The choice of palette, also sometimes called a color map, is very important, because it affects the appearance of our data.

Say that we have some matrix that we want to visualize. We might consider three common palettes:

gray : A simple scale for mapping values to colors. Brighter areas correspond to greater values.

viridis : A recently developed color map that is designed to have a wide range of colors that is perceptually uniform and easy to interpret.

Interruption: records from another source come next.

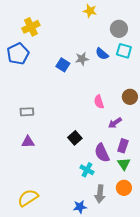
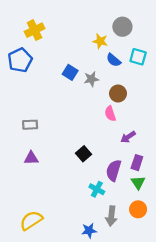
yellow star: (90, 11) -> (100, 41), moved
gray circle: (119, 29) -> (122, 27), moved
gray star: (82, 59) -> (91, 79), moved
brown circle: (130, 97) -> (118, 94), moved
purple semicircle: (102, 153) -> (114, 170), turned 42

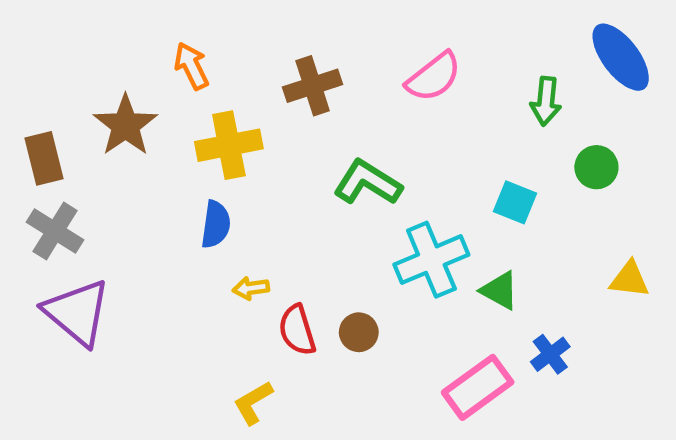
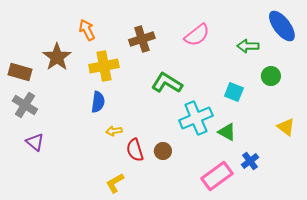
green arrow: (546, 101) -> (248, 46), turned 85
brown rectangle: (44, 158) -> (20, 72), turned -60
yellow triangle: (629, 279) -> (286, 127), turned 30
purple triangle: (77, 312) -> (35, 142), size x0.6

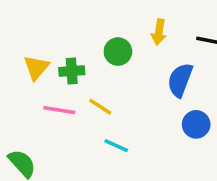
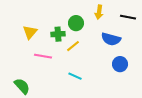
green cross: (72, 71) -> (58, 34), moved
blue semicircle: (180, 80) -> (111, 39), turned -96
yellow line: (100, 107) -> (73, 46), moved, turned -72

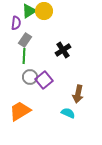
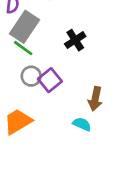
gray rectangle: (25, 40) -> (25, 27), size x1.6
green line: (24, 56) -> (23, 48), turned -56

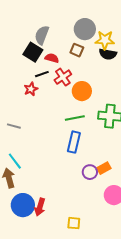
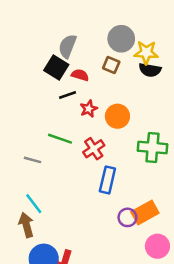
red cross: (63, 77) -> (94, 149), moved
red star: (31, 89) -> (89, 109), moved
green line: (75, 118) -> (60, 139), moved, turned 30
orange rectangle: (104, 168) -> (145, 212), size x1.5

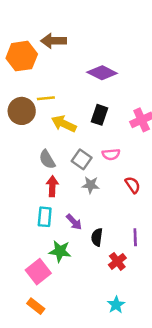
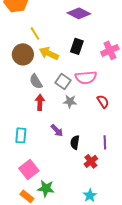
yellow line: (46, 98) -> (35, 33), turned 64
brown circle: (22, 111) -> (23, 54), moved
pink semicircle: (111, 154) -> (86, 77), size x1.5
cyan rectangle: (45, 217) -> (21, 135), moved
green star: (60, 251) -> (46, 188), moved

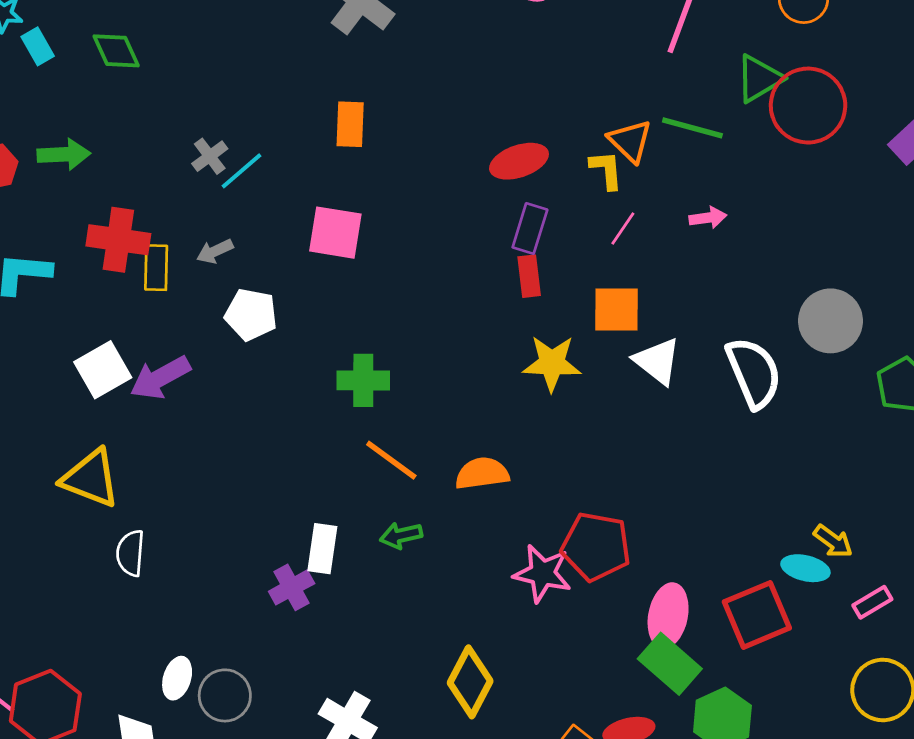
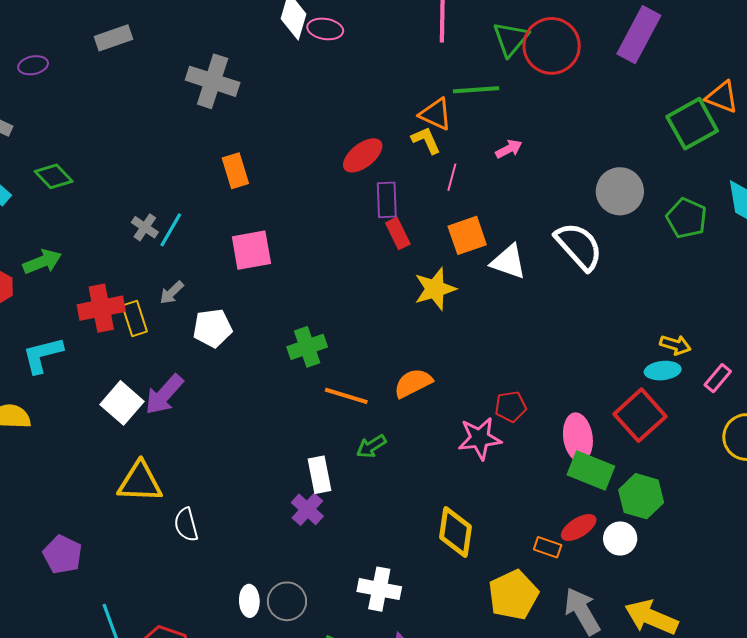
red pentagon: (596, 547) -> (511, 407), size x0.6

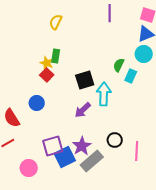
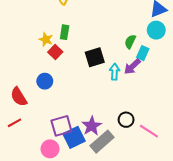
yellow star: (47, 63) -> (46, 39), moved
cyan arrow: (104, 94) -> (115, 72), size x0.7
purple arrow: (83, 110) -> (132, 67), moved
pink line: (137, 151) -> (149, 131), turned -60
pink circle: (29, 168) -> (50, 149), moved

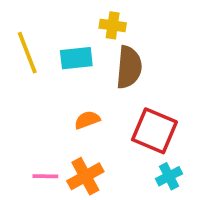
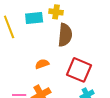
cyan rectangle: (76, 58) -> (34, 18), moved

Brighter, more yellow areas correspond to greater values.

jet : A “rainbow” color map that uses most colors that humans can perceive. Warmer colors correspond to greater values.

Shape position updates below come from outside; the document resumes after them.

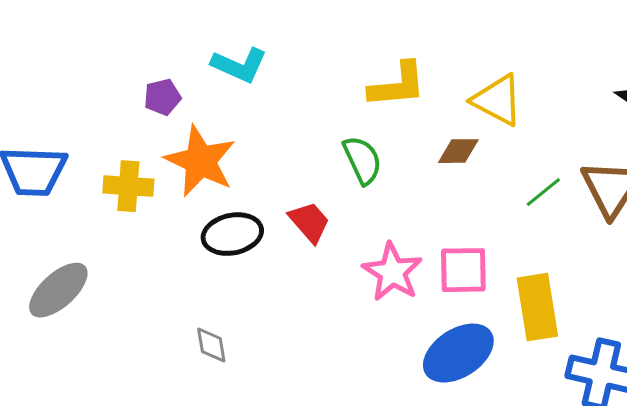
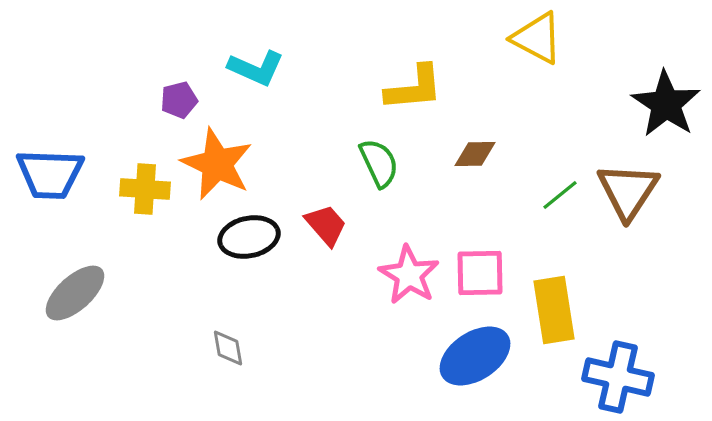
yellow triangle: (497, 100) -> (537, 38), moved

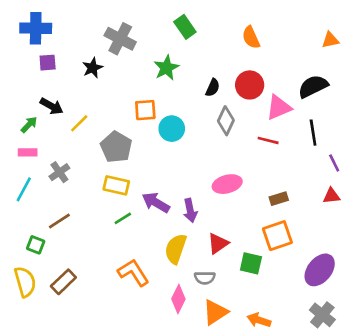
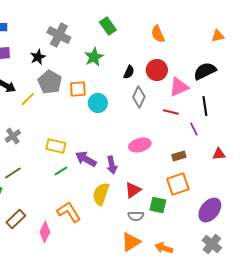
gray pentagon: (116, 147) -> (50, 82), moved
purple line: (334, 163) -> (194, 129), moved
gray semicircle: (205, 278) -> (136, 216), moved
pink diamond: (178, 299) -> (45, 232), moved

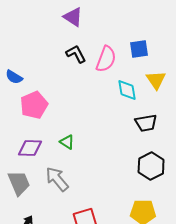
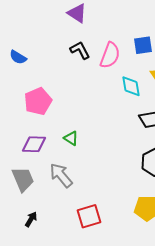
blue semicircle: (14, 77) -> (18, 57), moved

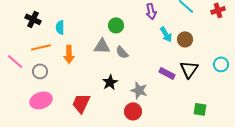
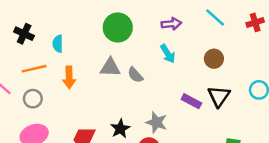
purple arrow: (151, 11) -> (171, 24), turned -84
green circle: (116, 25) -> (118, 27), moved, size x1.5
cyan arrow: (166, 34) -> (168, 54), moved
black star: (110, 82) -> (120, 129), moved

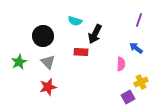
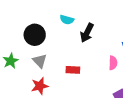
red rectangle: (81, 52) -> (73, 70), moved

display(sns.color_palette("gray", as_cmap=True))
display(sns.color_palette("viridis", as_cmap=True))
# display(sns.color_palette("jet", as_cmap=True))  # throws an error because the author of Seaborn hates jet
gray
gray colormap
under
bad
over
viridis
viridis colormap
under
bad
over

When creating a heatmap, we can indicate the colormap to use using the cmap input. In this example, we will use matplotlib to set up a figure with three subplots so we can visualize different heatmaps side-by-side.

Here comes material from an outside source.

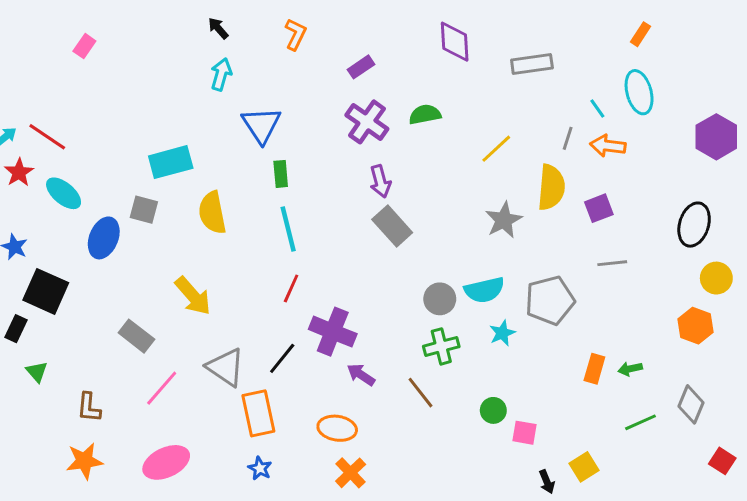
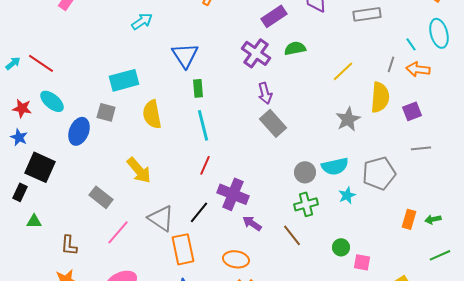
purple rectangle: (361, 67) -> (274, 16), moved, size x1.4
cyan arrow: (221, 74) -> (142, 21), moved, turned 40
red star: (19, 172) -> (22, 108), moved, turned -30
green triangle: (37, 372) -> (34, 221), turned -49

import matplotlib.pyplot as plt
fig, ax = plt.subplots(1, 3, figsize=(9, 3))
cmaps = ["gray", "viridis", "jet"]
for i, cmap in enumerate(cmaps):
    sns.heatmap(df, ax=ax[i], cmap=cmap)
    ax[i].axis("off")
    ax[i].set_title(cmap)
../../_images/f504d7ae68118854f40967f6510c4616aca064a795204c2a888655cf3f042e01.png

Researchers often choose a rainbow color map like jet because it has been used historically in scientific publications, and shows a lot of detail due to its wide variation in color. However, it has serious problems that cause issues with using it in scientific research. It is perceptually not uniform, with the appearance of bands in the color scale. Values mapped near to yellow and cyan appear to vary more than values that are mapped near red and blue. The order of colors is also not obvious; the reader needs to carefully consult the color bar to know which colors correspond to greater values.

It can be hard to appreciate differences between color maps when looking at an unfamiliar data matrix. In contrast, using them to visualize a photo makes the advantages and disadvantages of different color maps obvious. Let’s look at a black-and-white photograph of the psychology researcher Hermann Ebbinghaus, who ran himself through rigorous tests of his own memory.

from PIL import Image
image = Image.open("Ebbinghaus.jpg")

fig, ax = plt.subplots(1, 3, figsize=(9, 3))
cmaps = ["gray", "viridis", "jet"]
for i, cmap in enumerate(cmaps):
    sns.heatmap(image, ax=ax[i], cmap=cmap)
    ax[i].axis("equal")
    ax[i].axis("off")
    ax[i].set_title(cmap)
../../_images/c45c9029d321037e0475fc433c0108db76c2b9efe863e6af701c5d926a6c0a02.png

The viridis color map looks similar to the original photo, but uses variation in color to make it easier to see highlights and shadows. The jet color map distorts the data, making the image appear to have color “bands” that are not in the actual photo. It also makes it hard to tell which parts of the image are supposed to be light, and which are supposed to be dark.

To avoid these problems, use one of Seaborn’s perceptually uniform palettes.

Summary#

Plot types#

Seaborn makes it relatively easy to make common types of plots.

Distributional plots can be used to visualize variation in some measurement.

Categorical plots can be used to visualize how a measurement differs between experimental conditions.

Relational plots can be used to visualize relationships between variables.

Color Palettes#

Color palettes built into Seaborn help to visualize variables.

Qualitative palettes are designed for representing unordered categories.

Sequential palettes are designed for representing values that vary over some range.